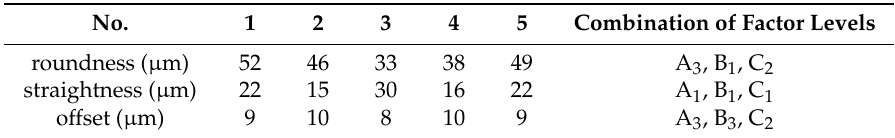
Table 6. Measured results of three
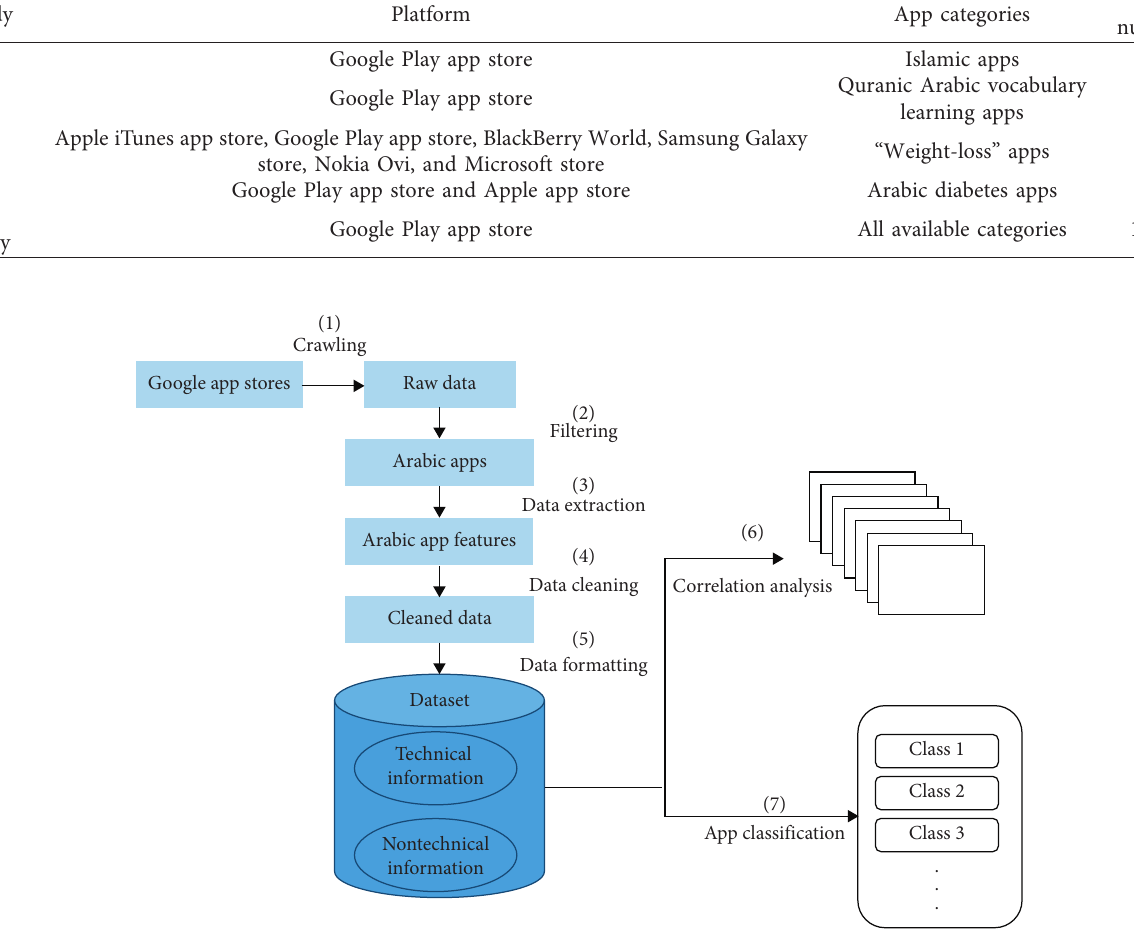
Figure 1: Overall app analysis of Arabic apps in Google Play app store. A seven-phase approach, including crawling, filtering, data extraction, data cleaning, data formatting, statistical analysis, and app classification.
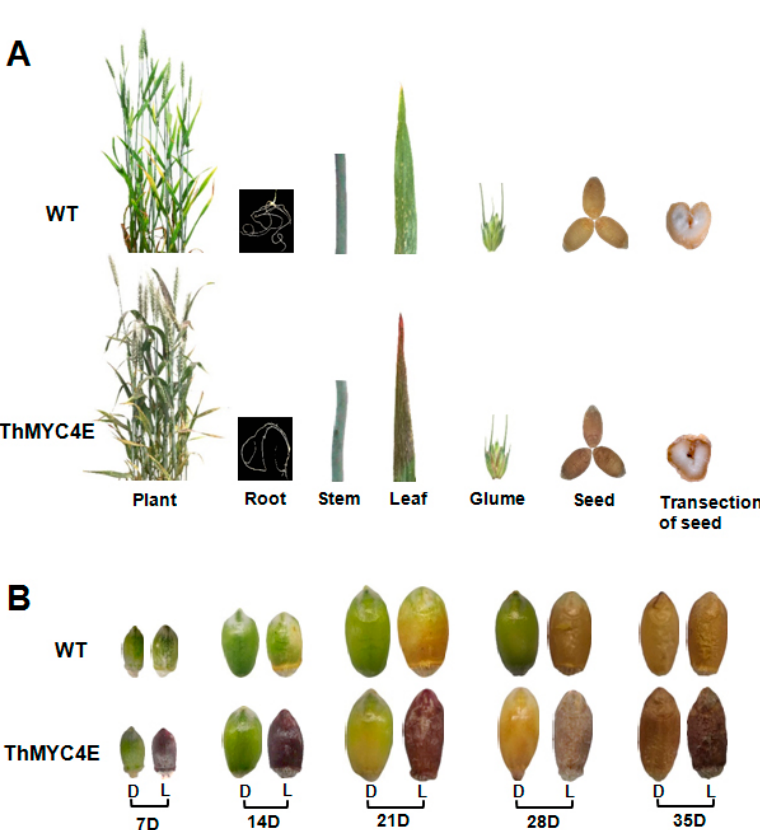
Figure 1. Photograph of transgenic lines and WT under normal conditions and light treatment. ( A ) Photograph of the whole plant and different tissues of transgenic lines and the WT. The transection of seed was form 35 day old fully mature seeds. ( B ) The grains at one week intervals after flowering. 7D = 7 days after flowering, and so on. D = dark treatment (control), while L = light treatment. 2.2. RNA-Seq and qPCR Indicated that Phenylalanine Biosynthesis and Flavonoid Biosynthesis Were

__WORK INSTRUCTION__: The result should be every line of the data, reproduced exactly, with the images removed.

__TASK RESULT__:
Table 6. Measured results of three
Figure 1: Overall app analysis of Arabic apps in Google Play app store. A seven-phase approach, including crawling, filtering, data extraction, data cleaning, data formatting, statistical analysis, and app classification.
Figure 1. Photograph of transgenic lines and WT under normal conditions and light treatment. ( A ) Photograph of the whole plant and different tissues of transgenic lines and the WT. The transection of seed was form 35 day old fully mature seeds. ( B ) The grains at one week intervals after flowering. 7D = 7 days after flowering, and so on. D = dark treatment (control), while L = light treatment. 2.2. RNA-Seq and qPCR Indicated that Phenylalanine Biosynthesis and Flavonoid Biosynthesis Were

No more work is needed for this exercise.